Our last border crossing with the bikes. We left Puerto Viejo fairly early and rode the 40km to cross Sixaloa into Panama. Years earlier Rick had done the same crossing and found himself walking across a dilapidated railroad bridge with not much else. Six years later they have built a road and clearly tourism dollars have done enough to ensure at least the Costa Rican side was quick and easy to deal with. Once we rode across to Panama the paperwork ordeal was pretty easy, just incredibly lengthy. Really it boiled down to the fact that everyone moved at their own speed, which is slow. Finally we got all the stamps and were on our way.
The ride into Panama was pretty scenic right from the start. We didn’t have more than 60km to reach Almirante, which is the small town you get a water taxi to reach Bocas del Toro. We zig zagged through some hilly terrain, but mostly it was chill. Once we reached Almirante it didn’t take long for us to be noticed and for a nice gentleman to wave us over. He introduced us to the nicest woman who runs secure parking in town and showed us to the water taxi. We paid our $6 and then crammed onto to the boat with everyone else.
It takes 30min to reach Bocas Town and the place we were staying had instructed us to a local hostel where we would catch another boat. Amazingly we were right on time and zoomed off for another 15min ride to Isla Bastimentos. I had booked us 3 nights at the Palamar Tent Lodge.
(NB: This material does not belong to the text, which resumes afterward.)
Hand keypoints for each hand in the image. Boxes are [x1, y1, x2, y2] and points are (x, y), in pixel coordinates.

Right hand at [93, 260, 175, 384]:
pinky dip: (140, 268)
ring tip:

On our ride out we happened to share the boat with the original owners. A couple who hails from California, moved to Bocas right after college to start their retreat. Three years later they professed that it was time to try something new, so we stayed there during the transition into new ownership. Overall we thought the setting was beautiful and the canvas tents we stayed in were pretty sweet. The property has a restaurant/bar along with a wooden structure for doing yoga. Our tent was nestled into the jungle, but still close enough to the beach to hear the waves.
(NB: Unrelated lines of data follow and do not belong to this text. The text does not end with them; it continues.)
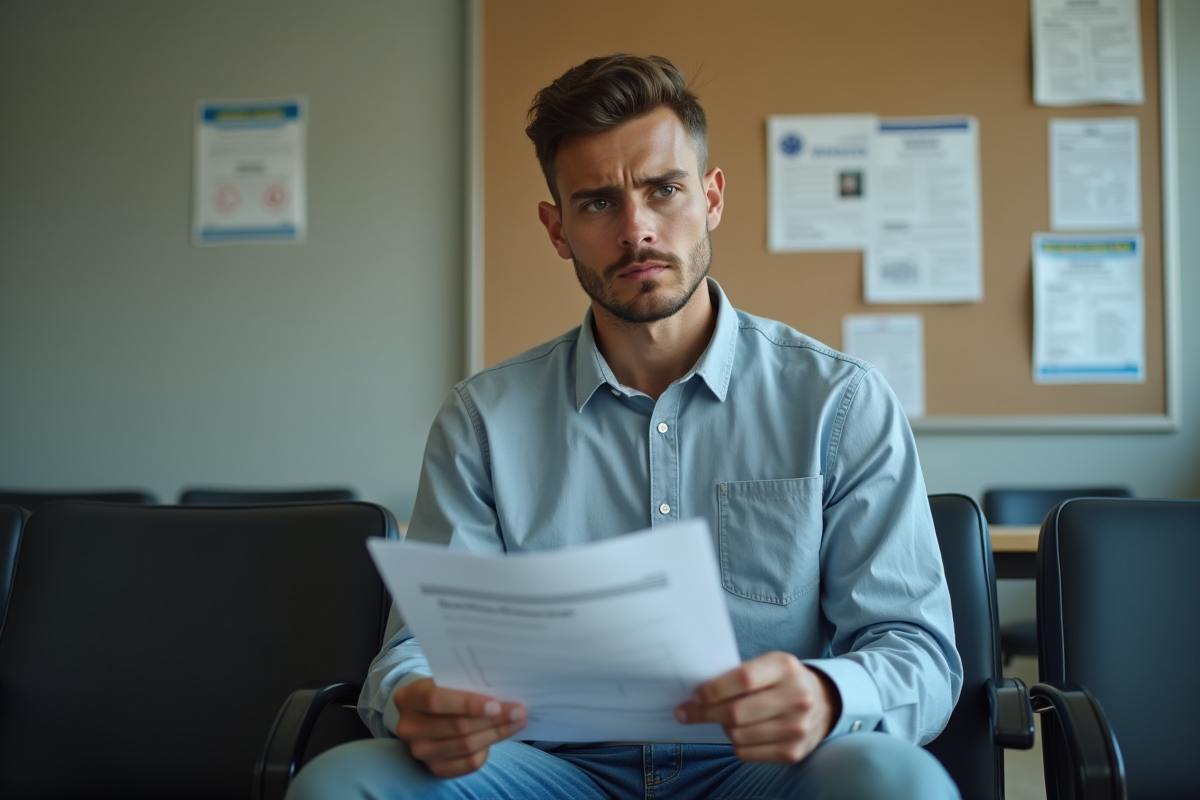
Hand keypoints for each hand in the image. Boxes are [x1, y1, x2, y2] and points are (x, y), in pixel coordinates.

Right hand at [392, 677, 527, 777]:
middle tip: (519, 711)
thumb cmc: (443, 690)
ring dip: (497, 734)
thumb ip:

Palamar is 95% gringo from the people who work there, to the other guests. Not exactly a true sense of what Panama is about, but if you are seeking a hideaway to relax, meet travellers, drink beer and beach out, this is the place. They also run it using volunteers, which is just a way for people who are traveling to work for room and board. In theory a nice idea, but even if you are given a free roof over you head in exchange for some work, it didn’t seem to us that it was enough incentive for the place to be well cared for. From our observations things didn’t get cleaned nearly enough, the kinds of details that make a place special had fallen through the cracks and they made super shitty cocktails and charged $6 for them. If you stack that up against what was rad about the place, it’s in danger of tipping the scales. We hope the new owner gets his shit together.
Over the three days we did some walks along the beach, but mostly we just read books and were lazy. It was wonderful. I managed to burn the tops of my legs (for the first time in my life!!) and had to stay in the shade most of the time afterwards. We quickly made friends with a group of Aussie guys from Melbourne traveling together and met a sweet couple from Argentina as well as LA. So easy to sit and chat for hours about where people are from, where they’re going and to share stories about being on the road. (Hi Billy, Myles, Jeremy, Miguel and Belinda!)
After a few days of total relaxation we have both started to get the itch to be back on the bikes. Today we were meant to ride half way to Panama City, but Ricks stomach had other ideas. So we caught the water taxi back to Almirante and are staying the night in the towns only hotel. We ate Chinese food (yes, we know strange), I have been catching up on email while El Jefe sleeps off his funny tummy with a bottle of Pepto.
Tomorrow we’re leaving before dawn to do a longer day to Panama City. I’m really looking forward to the contrast in energy and getting a chance to feel the buzz of city life. I’ve also booked us a special treat!